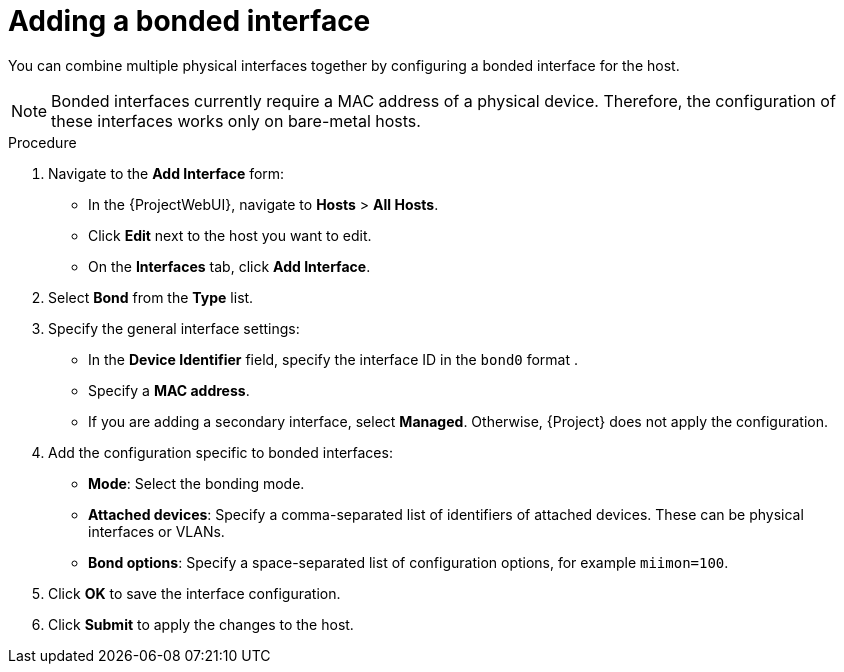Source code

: [id="Adding_a_Bonded_Interface_{context}"]
= Adding a bonded interface

You can combine multiple physical interfaces together by configuring a bonded interface for the host.

[NOTE]
====
Bonded interfaces currently require a MAC address of a physical device.
Therefore, the configuration of these interfaces works only on bare-metal hosts.
====

.Procedure
. Navigate to the *Add Interface* form:
+
--
* In the {ProjectWebUI}, navigate to *Hosts* > *All Hosts*.
* Click *Edit* next to the host you want to edit.
* On the *Interfaces* tab, click *Add Interface*.
--

. Select *Bond* from the *Type* list.

. Specify the general interface settings:
+
--
* In the *Device Identifier* field, specify the interface ID in the `bond0` format .
* Specify a *MAC address*.
* If you are adding a secondary interface, select *Managed*.
Otherwise, {Project} does not apply the configuration.
--

. Add the configuration specific to bonded interfaces:
+
--
* *Mode*: Select the bonding mode.
* *Attached devices*: Specify a comma-separated list of identifiers of attached devices.
These can be physical interfaces or VLANs.
* *Bond options*: Specify a space-separated list of configuration options, for example `miimon=100`.
--

. Click *OK* to save the interface configuration.
. Click *Submit* to apply the changes to the host.


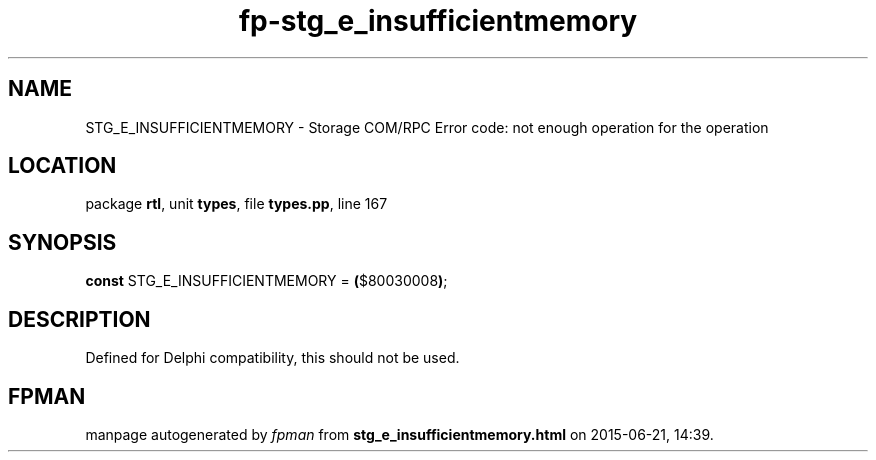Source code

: .\" file autogenerated by fpman
.TH "fp-stg_e_insufficientmemory" 3 "2014-03-14" "fpman" "Free Pascal Programmer's Manual"
.SH NAME
STG_E_INSUFFICIENTMEMORY - Storage COM/RPC Error code: not enough operation for the operation
.SH LOCATION
package \fBrtl\fR, unit \fBtypes\fR, file \fBtypes.pp\fR, line 167
.SH SYNOPSIS
\fBconst\fR STG_E_INSUFFICIENTMEMORY = \fB(\fR$80030008\fB)\fR;

.SH DESCRIPTION
Defined for Delphi compatibility, this should not be used.


.SH FPMAN
manpage autogenerated by \fIfpman\fR from \fBstg_e_insufficientmemory.html\fR on 2015-06-21, 14:39.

# # # # # # #

What is being asked:
Find and copy each line of the listing above that holds the word "configuration".

Response area:
Therefore, the configuration of these interfaces works only on bare-metal hosts.
Otherwise, {Project} does not apply the configuration.
. Add the configuration specific to bonded interfaces:
* *Bond options*: Specify a space-separated list of configuration options, for example `miimon=100`.
. Click *OK* to save the interface configuration.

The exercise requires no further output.